Sri Lanka has a backlog of not only missing persons but also institutions that are either broken down or missing in action. And the government can claim a moral brief to put things right, but whether it has sufficient credibility to take on this task and whether it is doing it in the most appropriate ways are open questions. The government’s Foreign Minister was not only the lead but the only government speaker in parliament during the debate on the OMP bill. In fairness, he laid out a reasonable case for the initiative, but it was more formalistic than inspirational. And who was his intended audience – people in Sri Lanka, or his counterparts in Geneva? Considering the questions that have been raised, why did not the Minister of Justice speak to these matters in parliament?

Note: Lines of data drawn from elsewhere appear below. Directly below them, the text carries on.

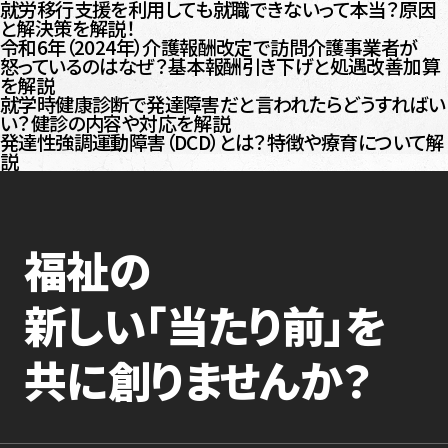
就労移行支援を利用しても就職できないって本当？原因
と解決策を解説！
令和6年（2024年）介護報酬改定で訪問介護事業者が
怒っているのはなぜ？基本報酬引き下げと処遇改善加算
を解説
就学時健康診断で発達障害だと言われたらどうすればい
い？健診の内容や対応を解説
発達性強調運動障害（DCD）とは？特徴や療育について解
説
福祉の
新しい「当たり前」を
共に創りませんか？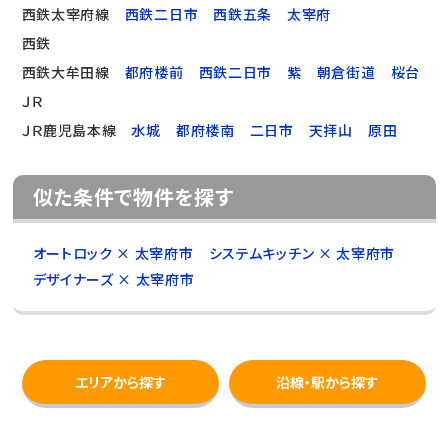
西鉄太宰府線
西鉄二日市
西鉄五条
太宰府
西鉄
西鉄大牟田線
都府楼前
西鉄二日市
紫
朝倉街道
桜台
ＪＲ
ＪＲ鹿児島本線
水城
都府楼南
二日市
天拝山
原田
似た条件で物件を探す
オートロック × 太宰府市
システムキッチン × 太宰府市
デザイナーズ × 太宰府市
エリアから探す
沿線・駅から探す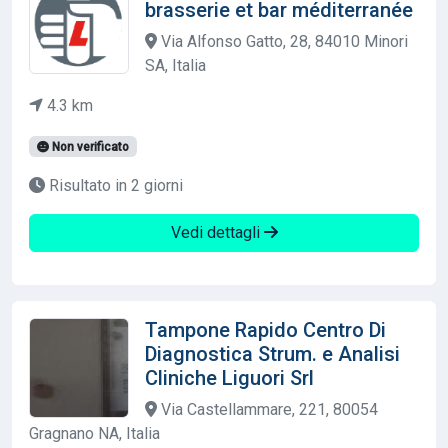
brasserie et bar méditerranée
Via Alfonso Gatto, 28, 84010 Minori
SA, Italia
4.3 km
Non verificato
Risultato in 2 giorni
Vedi dettagli
Tampone Rapido Centro Di
Diagnostica Strum. e Analisi
Cliniche Liguori Srl
Via Castellammare, 221, 80054
Gragnano NA, Italia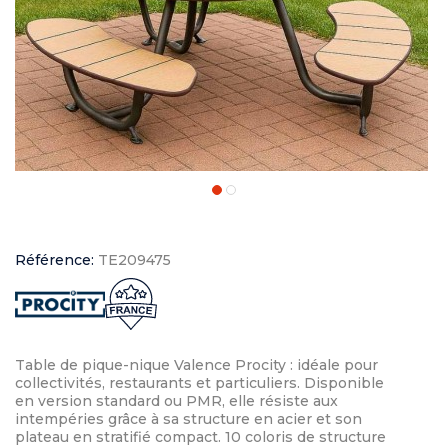
Référence:
TE209475
Table de pique-nique Valence Procity : idéale pour
collectivités, restaurants et particuliers. Disponible
en version standard ou PMR, elle résiste aux
intempéries grâce à sa structure en acier et son
plateau en stratifié compact. 10 coloris de structure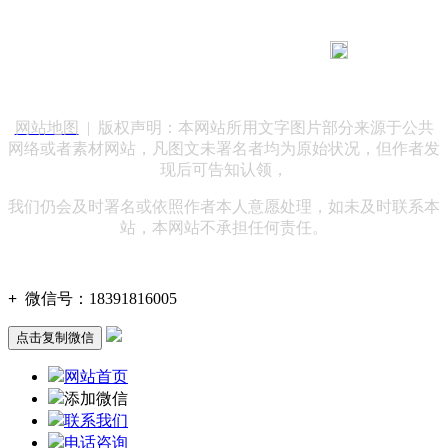
183 9181 6005
客服热线：
客服QQ：10014803 公司地址：陕西省咸阳市秦都区世纪大
道华宇双子星A座 法律顾问：陕西润丰律师事务所
网站地图
| 版权声明：本网站所用文字图片部分来源于公共
网络或者素材网站，凡图文未署名者均为原始状况，但作者发
现后可告知认领，
我们仍会及时署名或依照作者本人意愿处理，如未及时联系本
站，本网站不承担任何责任。
+
微信号：
18391816005
点击复制微信
网站首页
添加微信
联系我们
电话咨询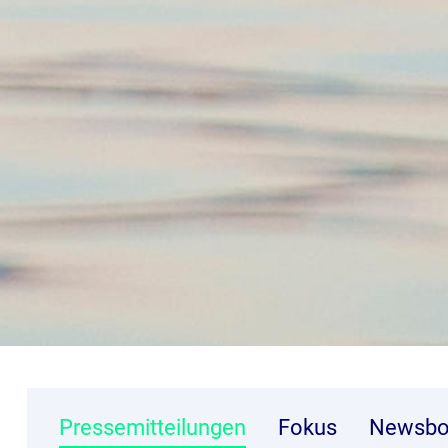
Pressemitteilungen
Fokus
Newsbo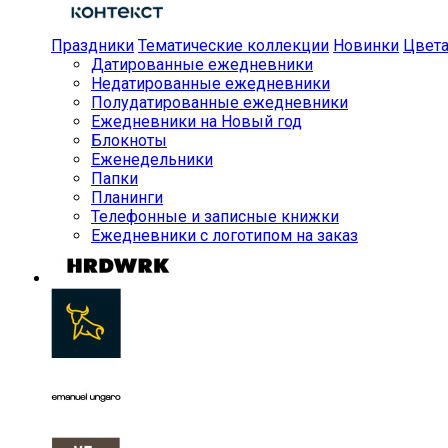
Праздники
Тематические коллекции
Новинки
Цвет
Датированные ежедневники
Недатированные ежедневники
Полудатированные ежедневники
Ежедневники на Новый год
Блокноты
Еженедельники
Папки
Планинги
Телефонные и записные книжки
Ежедневники с логотипом на заказ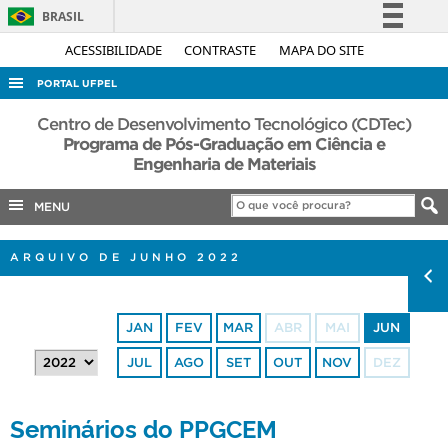
BRASIL
Simplifique!
ACESSIBILIDADE
CONTRASTE
MAPA DO SITE
Comunica BR
PORTAL UFPEL
Participe
ACESSO À INFORMAÇÃO
Centro de Desenvolvimento Tecnológico (CDTec)
Acesso à informação
Programa de Pós-Graduação em Ciência e
AUDITORIA
Engenharia de Materiais
Legislação
COBALTO
Canais
MENU
CONCURSOS
EDITAIS
ARQUIVO DE JUNHO 2022
INTERNACIONAL
OUVIDORIA
JAN
FEV
MAR
ABR
MAI
JUN
PORTARIAS
JUL
AGO
SET
OUT
NOV
DEZ
TELEFONES
Seminários do PPGCEM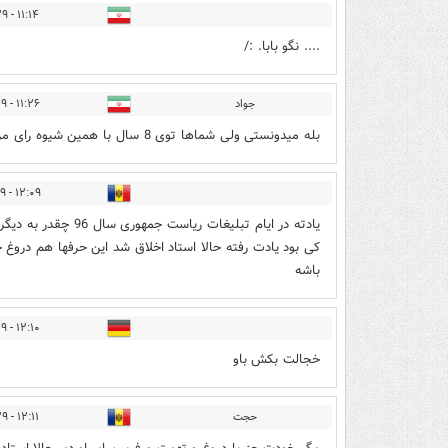
۱۱:۱۴ - ۱۴۰۰/۰۲/۲۹
.... نگو بابا. :/
جواد
۱۱:۲۶ - ۱۴۰۰/۰۲/۲۹
بله میدونستی ولی شماها توی 8 سال با همین شیوه رای مردم رو خریدید
۱۲:۰۹ - ۱۴۰۰/۰۲/۲۹
یادته در ایام تبلیغا
کی بود یادت رفته حالا استاد اخلاق شد این حرفها هم دروغ 
باشه
۱۲:۱۰ - ۱۴۰۰/۰۲/۲۹
خجالت بکش باو
حجت
۱۲:۱۱ - ۱۴۰۰/۰۲/۲۹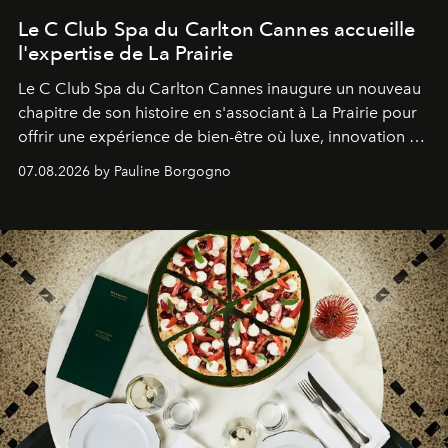
Le C Club Spa du Carlton Cannes accueille
l'expertise de La Prairie
Le C Club Spa du Carlton Cannes inaugure un nouveau
chapitre de son histoire en s'associant à La Prairie pour
offrir une expérience de bien-être où luxe, innovation et
expertise se rencontrent.
07.08.2026 by Pauline Borgogno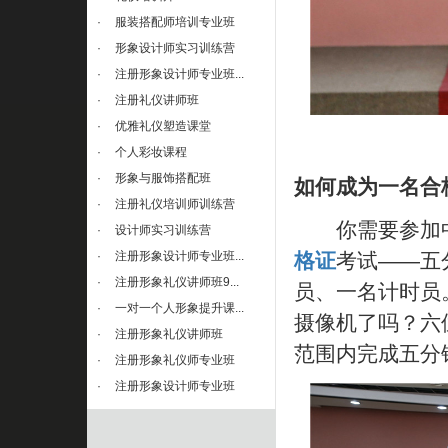
·
服装搭配师培训专业班
·
形象设计师实习训练营
·
注册形象设计师专业班...
·
注册礼仪讲师班
·
优雅礼仪塑造课堂
·
个人彩妆课程
·
形象与服饰搭配班
如何成为一名合
·
注册礼仪培训师训练营
你需要参加中
·
设计师实习训练营
格证
考试——五
·
注册形象设计师专业班...
·
注册形象礼仪讲师班9...
员、一名计时员
·
一对一个人形象提升课...
摄像机了吗？六
·
注册形象礼仪讲师班
范围内完成五分
·
注册形象礼仪师专业班
·
注册形象设计师专业班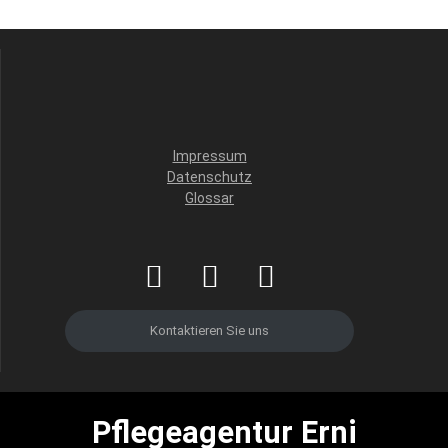
Impressum
Datenschutz
Glossar
Kontaktieren Sie uns
Pflegeagentur Erni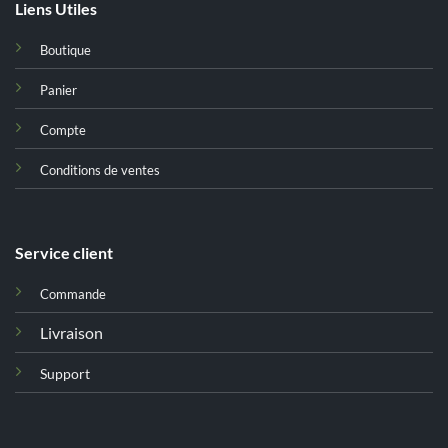
Liens Utiles
Boutique
Panier
Compte
Conditions de ventes
Service client
Commande
Livraison
Support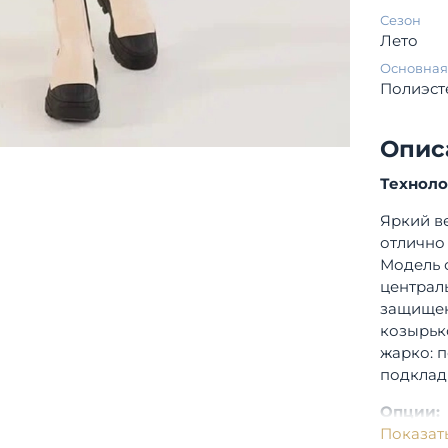
Сезон
Лето
Основная
Полиэст
Опис
Технол
Яркий в
отлично 
Модель 
централ
защищен
козырьк
жарко: 
подклад
Опции:
Показат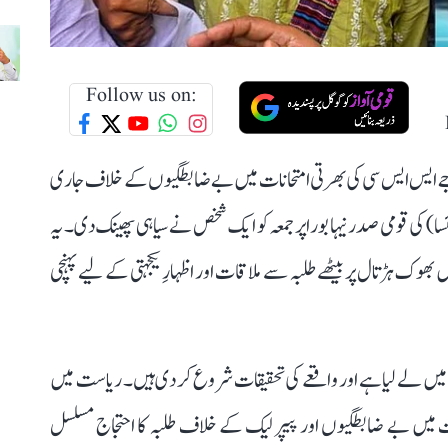
Follow us on:
 جے ایس ایس سی کی بھرتی امتحانات میں بے ضابطگیوں کے خلاف جاری
 کی قومی صدر نیہا بورا پر جمعہ کو ایک شخص نے سیاہی پھینک دی۔ یہ
ھوک ہڑتال پر بیٹھے طلبہ سے ملاقات اور اظہارِ یکجہتی کے لیے پہنچی
میں لے لیا ہے اور واقعے کی تحقیقات شروع کر دی ہیں۔ ریاست میں
 میں بے ضابطگیوں اور پیپر لیک کے خلاف طلبہ کا احتجاج مسلسل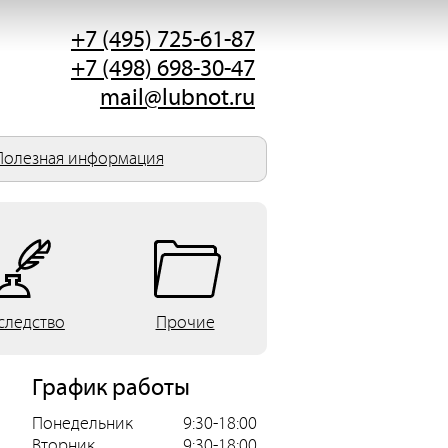
+7 (495) 725-61-87
+7 (498) 698-30-47
mail@lubnot.ru
Полезная информация
следство
Прочие
График работы
Понедельник
9:30-18:00
Вторник
9:30-18:00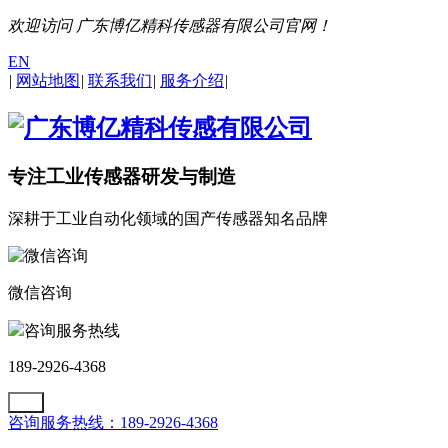
欢迎访问 广东博亿精科传感器有限公司官网！
EN
|
网站地图
|
联系我们
|
服务介绍
|
专注工业传感器研发与制造
深耕于工业自动化领域的国产传感器知名品牌
微信咨询
咨询服务热线
189-2926-4368
咨询服务热线：189-2926-4368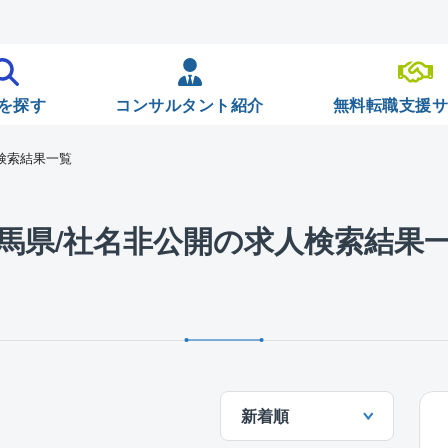
を探す
コンサルタント紹介
無料転職支援
検索結果一覧
馬県/社名非公開の求人検索結果
新着順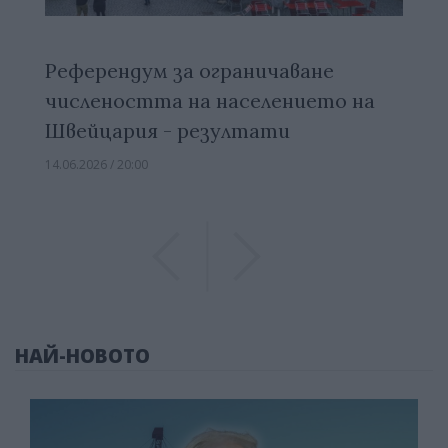
Референдум за ограничаване
числеността на населението на
Швейцария - резултати
14.06.2026 / 20:00
Previous
Previous
НАЙ-НОВОТО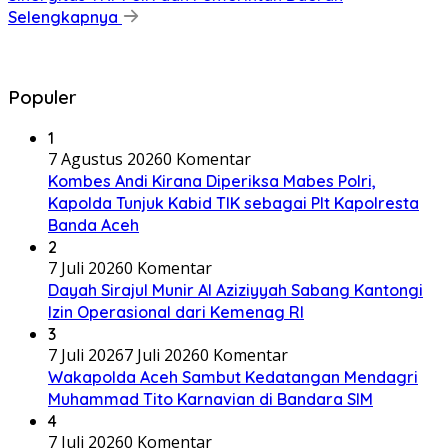
Selengkapnya
Populer
1
7 Agustus 2026
0 Komentar
Kombes Andi Kirana Diperiksa Mabes Polri,
Kapolda Tunjuk Kabid TIK sebagai Plt Kapolresta
Banda Aceh
2
7 Juli 2026
0 Komentar
Dayah Sirajul Munir Al Aziziyyah Sabang Kantongi
Izin Operasional dari Kemenag RI
3
7 Juli 2026
7 Juli 2026
0 Komentar
Wakapolda Aceh Sambut Kedatangan Mendagri
Muhammad Tito Karnavian di Bandara SIM
4
7 Juli 2026
0 Komentar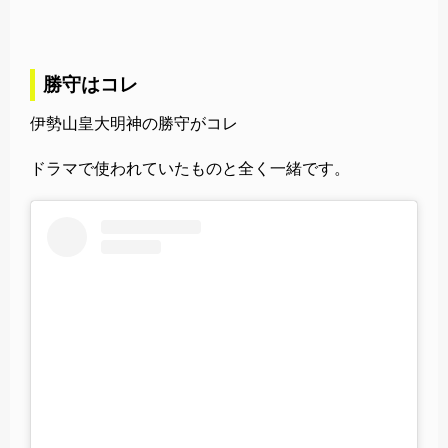
勝守はコレ
伊勢山皇大明神の勝守がコレ
ドラマで使われていたものと全く一緒です。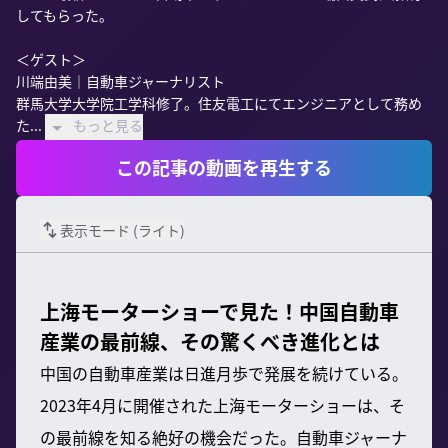
してもらった。

＜ゲスト＞

川端由美｜自動車ジャーナリスト

群馬大学大学院工学科修了。住友電工にてエンジニアとして務め
た...
もっと見る
この記事の動画を再生する
表示モード (
ライト
)
上海モーターショーで見た！中国自動車
産業の最前線、その驚くべき進化とは
中国の自動車産業は日進月歩で発展を続けている。
2023年4月に開催された上海モーターショーは、そ
の最前線を知る絶好の機会だった。自動車ジャーナ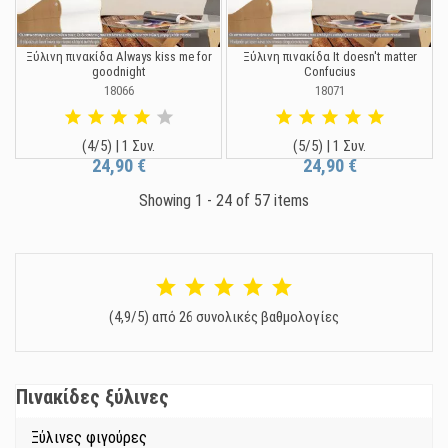
Ξύλινη πινακίδα Always kiss me for
Ξύλινη πινακίδα It doesn't matter
goodnight
Confucius
18066
18071
(4/5) | 1 Συν.
(5/5) | 1 Συν.
24,90 €
24,90 €
Showing 1 - 24 of 57 items
(4,9/5) από 26 συνολικές βαθμολογίες
Πινακίδες ξύλινες
Ξύλινες φιγούρες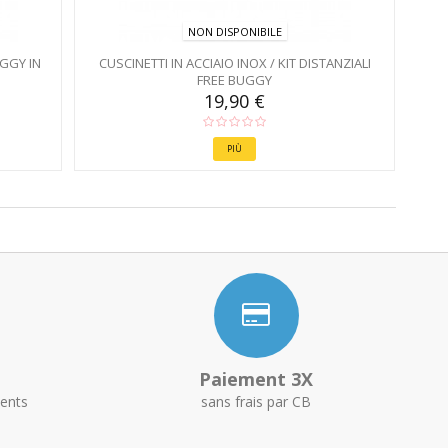
NON DISPONIBILE
UGGY IN
CUSCINETTI IN ACCIAIO INOX / KIT DISTANZIALI
FREE BUGGY
19,90 €
PIÙ
Paiement 3X
ents
sans frais par CB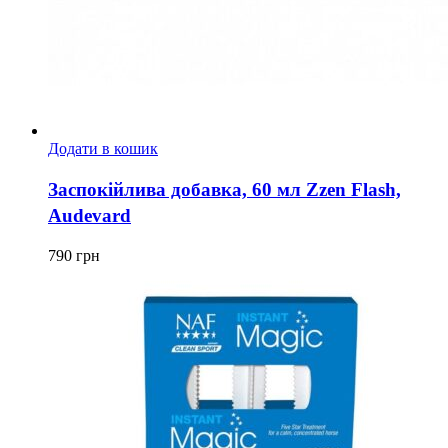
Додати в кошик
Заспокійлива добавка, 60 мл Zzen Flash,
Audevard
790
грн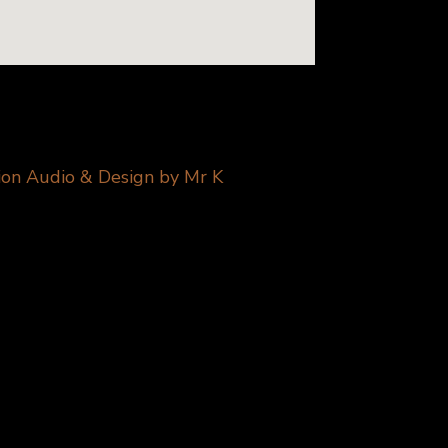
sion Audio & Design by Mr K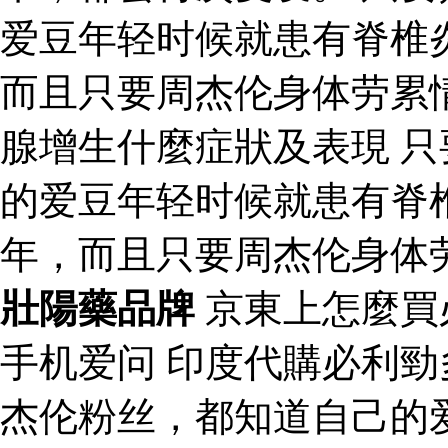
爱豆年轻时候就患有脊椎
而且只要周杰伦身体劳累
腺增生什麼症狀及表現 
的爱豆年轻时候就患有脊
年，而且只要周杰伦身体
壯陽藥品牌
京東上怎麼買
手机爱问 印度代購必利
杰伦粉丝，都知道自己的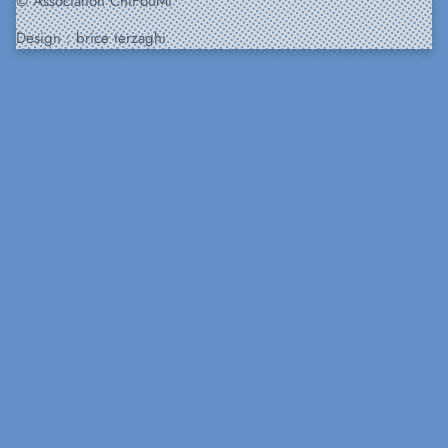
© Association ChiFouMi
Design :
brice terzaghi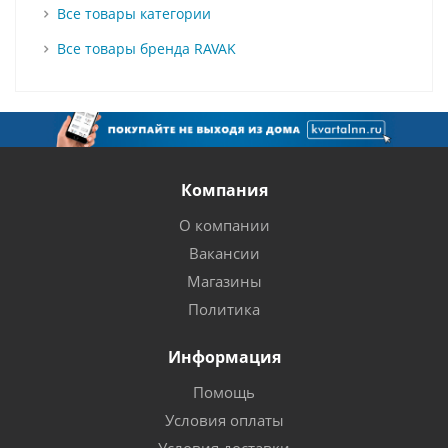
Все товары категории
Все товары бренда RAVAK
Компания
О компании
Вакансии
Магазины
Политика
Информация
Помощь
Условия оплаты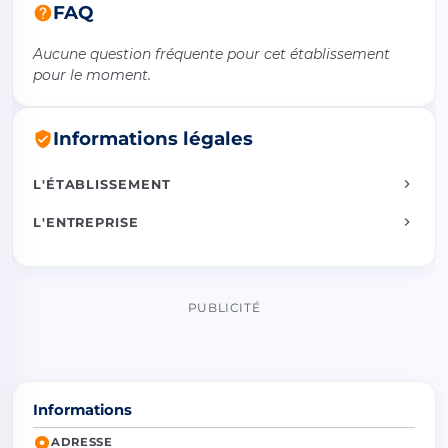
FAQ
Aucune question fréquente pour cet établissement
pour le moment.
Informations légales
L'ÉTABLISSEMENT
L'ENTREPRISE
PUBLICITÉ
Informations
ADRESSE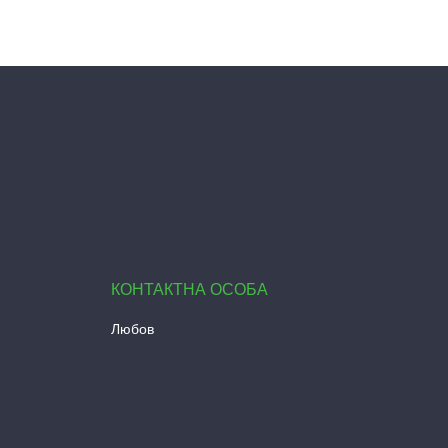
Любов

In its eagerness to out-fox the Joint Opposition, the government may have shot itself in the foot by rushing in the vote amidst confusion over which amendments were in and which were not. The Prime Minister has now assured that the new Act will be amended to included changes proposed by the JVP and not included in the passage of the bill, even though the JVP was supportive of the bill and was proposing friendly amendments. This is hardly the way to demonstrate parliamentary competence. The Prime Minister later found time to address Law College students on the OMP, but his voice was missing in action during the debate in parliament.
From a human rights standpoint, itought to be extraordinary when a country’s parliament that passed the Public Security Ordinance in 1947 (the old LSSP then vowed to repeal it, perhaps after ‘permanent revolution’) and more draconian pieces in later years, should now pass a legislation that would enable the investigation of all state and non-state actions involving enforced disappearances and missing persons over the last 45 years. But what is extraordinary is that the government that has passed this new legislation is unable to genuinely celebrate it or claim kudos for it. The rub, if not the real elephant, is in the government’s inability to argue its case in the country at large, and more particularly among the Sinhalese. There is only one advocate in its ranks with some hope of successfully advocating this case and that, in my view, is President Sirisena. And he is not saying much.